*** Begin section ***
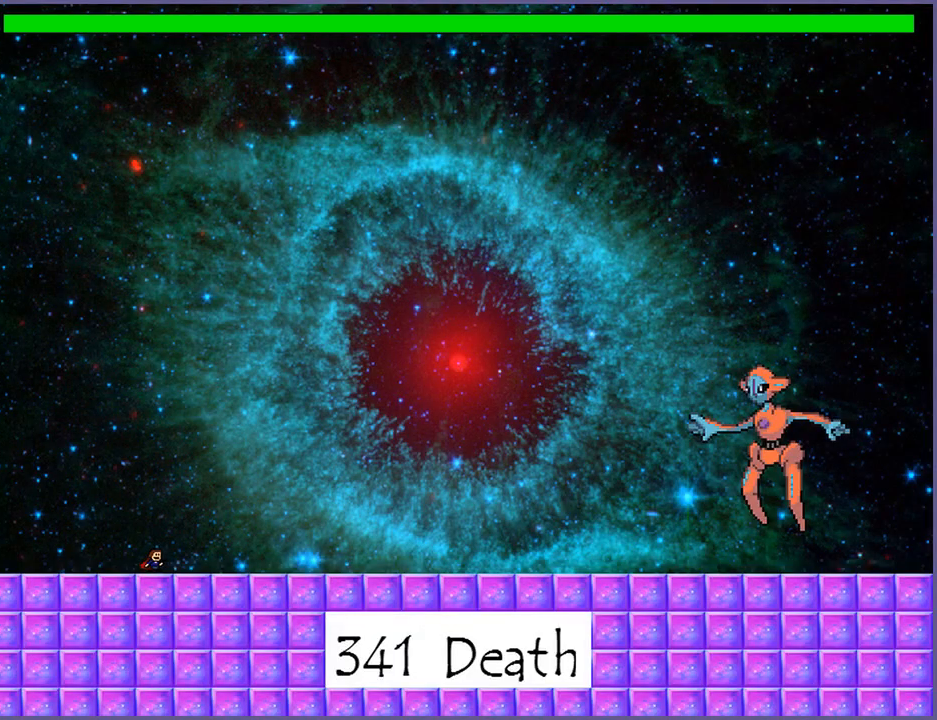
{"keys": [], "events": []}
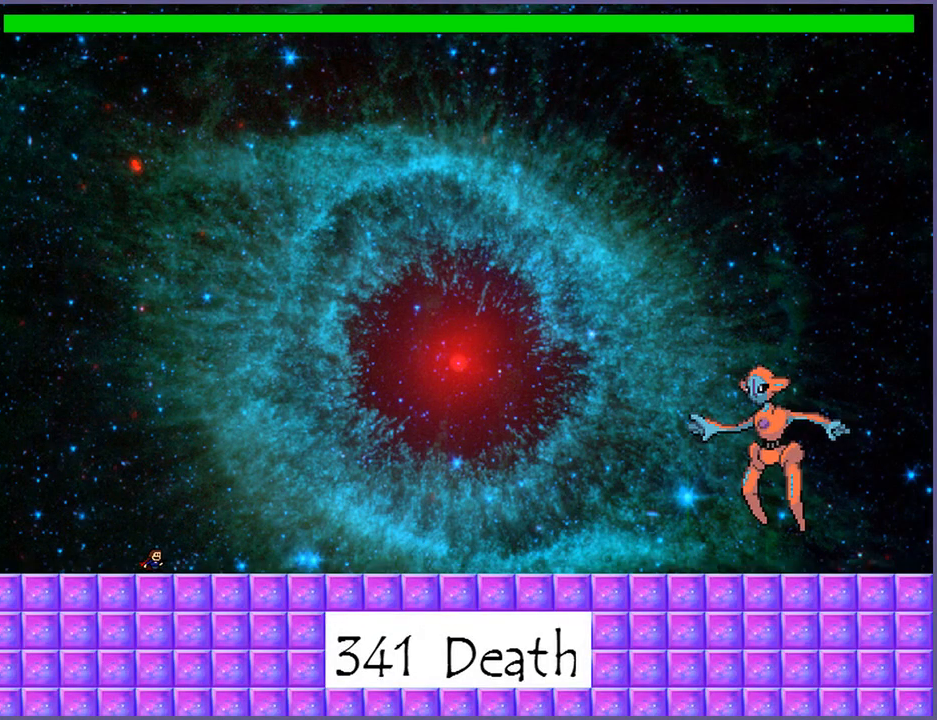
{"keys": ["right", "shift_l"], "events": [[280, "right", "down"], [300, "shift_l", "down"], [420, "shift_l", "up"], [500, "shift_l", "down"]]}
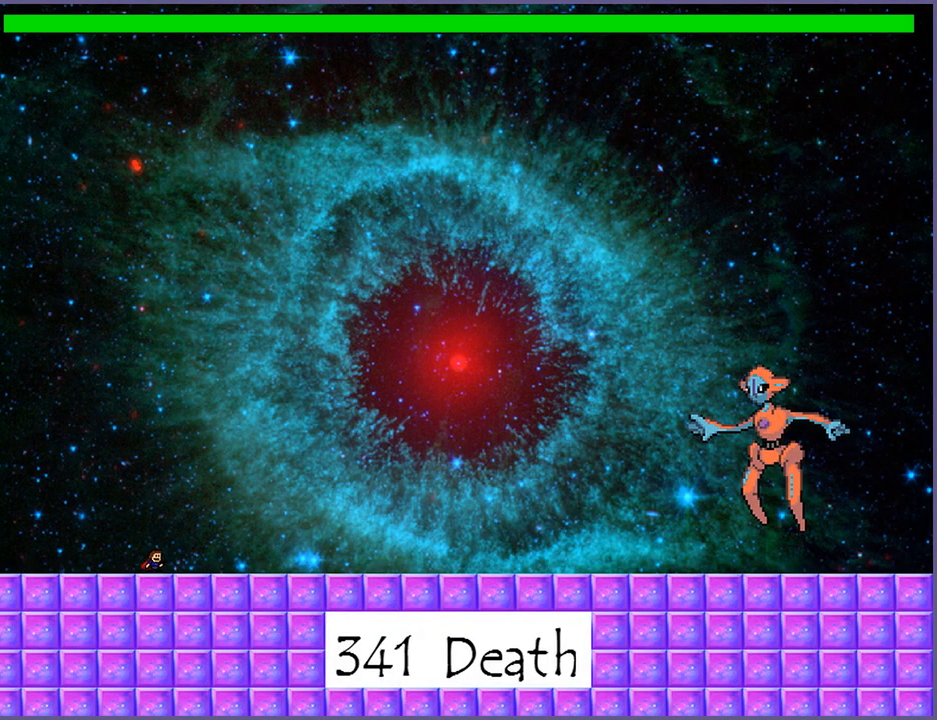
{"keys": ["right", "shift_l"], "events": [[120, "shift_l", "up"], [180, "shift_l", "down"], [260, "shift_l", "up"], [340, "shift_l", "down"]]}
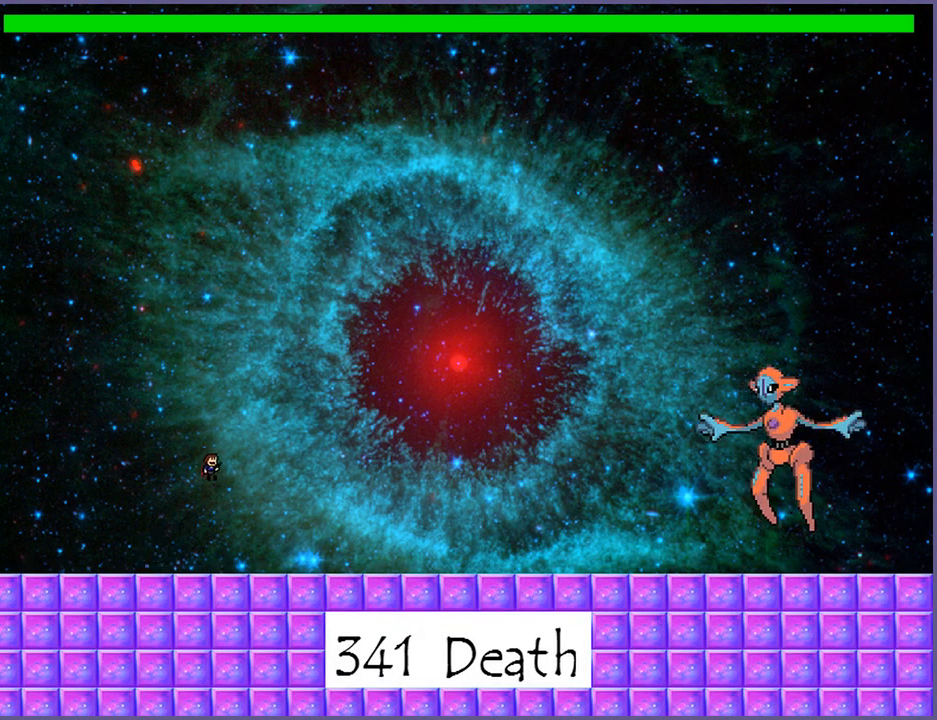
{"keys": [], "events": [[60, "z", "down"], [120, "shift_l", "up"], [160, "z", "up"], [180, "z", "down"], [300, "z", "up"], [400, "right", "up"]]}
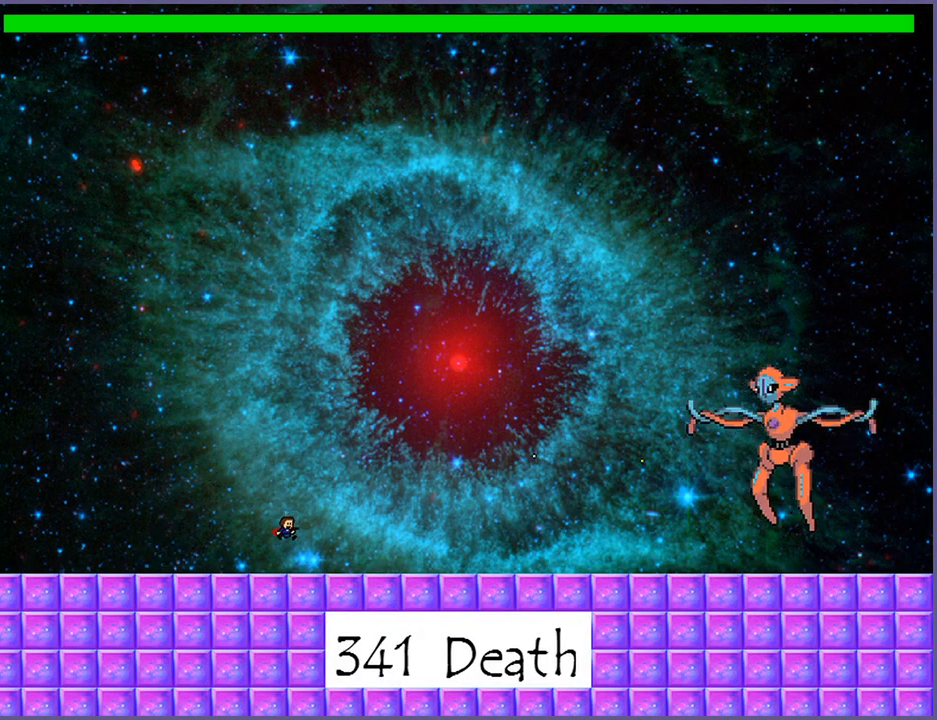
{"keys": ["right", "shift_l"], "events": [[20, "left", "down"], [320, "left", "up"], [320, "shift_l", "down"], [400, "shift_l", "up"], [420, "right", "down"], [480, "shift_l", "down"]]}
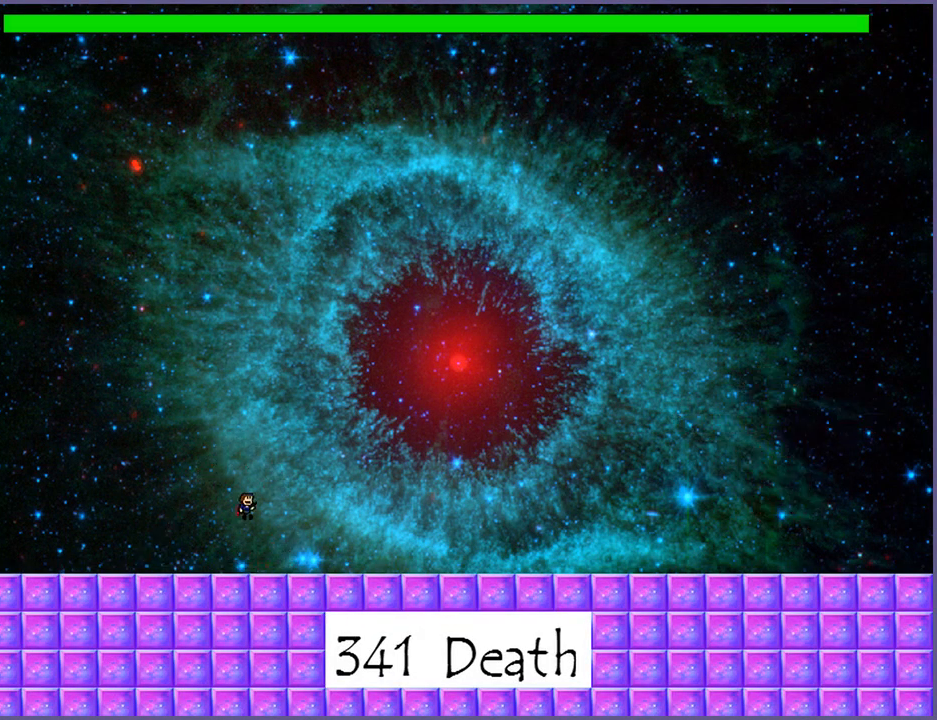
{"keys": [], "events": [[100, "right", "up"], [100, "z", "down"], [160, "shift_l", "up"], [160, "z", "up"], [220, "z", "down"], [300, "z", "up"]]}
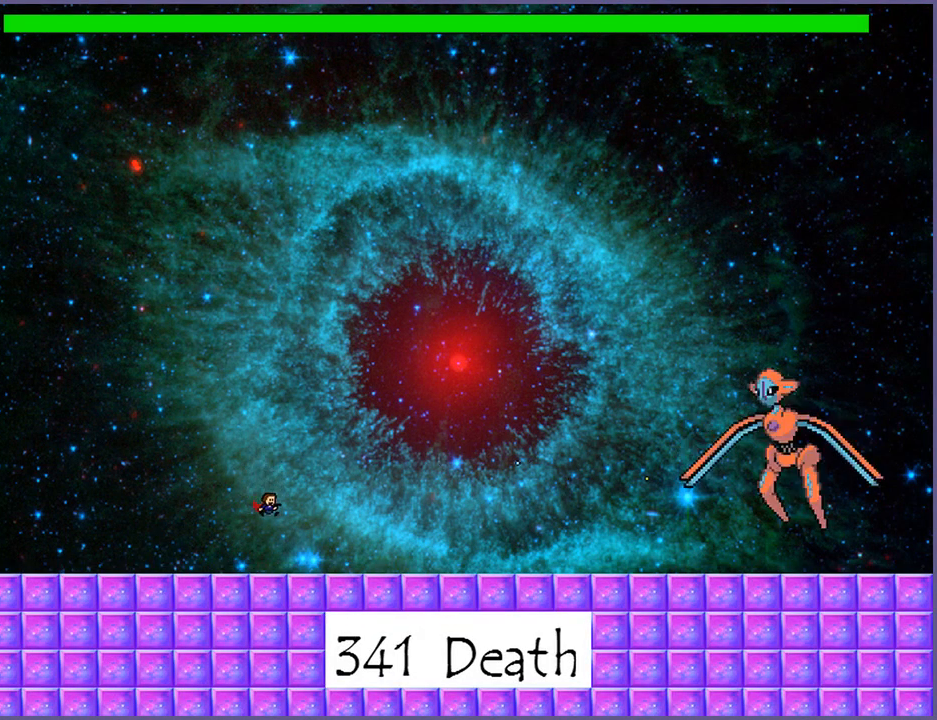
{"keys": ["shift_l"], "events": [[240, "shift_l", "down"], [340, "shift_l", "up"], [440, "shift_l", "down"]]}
*** End section ***
Task to carry out - Without copying any picture, repeat all of the entries exactly.

Answer for the task -
{"keys": [], "events": []}
{"keys": ["right", "shift_l"], "events": [[280, "right", "down"], [300, "shift_l", "down"], [420, "shift_l", "up"], [500, "shift_l", "down"]]}
{"keys": ["right", "shift_l"], "events": [[120, "shift_l", "up"], [180, "shift_l", "down"], [260, "shift_l", "up"], [340, "shift_l", "down"]]}
{"keys": [], "events": [[60, "z", "down"], [120, "shift_l", "up"], [160, "z", "up"], [180, "z", "down"], [300, "z", "up"], [400, "right", "up"]]}
{"keys": ["right", "shift_l"], "events": [[20, "left", "down"], [320, "left", "up"], [320, "shift_l", "down"], [400, "shift_l", "up"], [420, "right", "down"], [480, "shift_l", "down"]]}
{"keys": [], "events": [[100, "right", "up"], [100, "z", "down"], [160, "shift_l", "up"], [160, "z", "up"], [220, "z", "down"], [300, "z", "up"]]}
{"keys": ["shift_l"], "events": [[240, "shift_l", "down"], [340, "shift_l", "up"], [440, "shift_l", "down"]]}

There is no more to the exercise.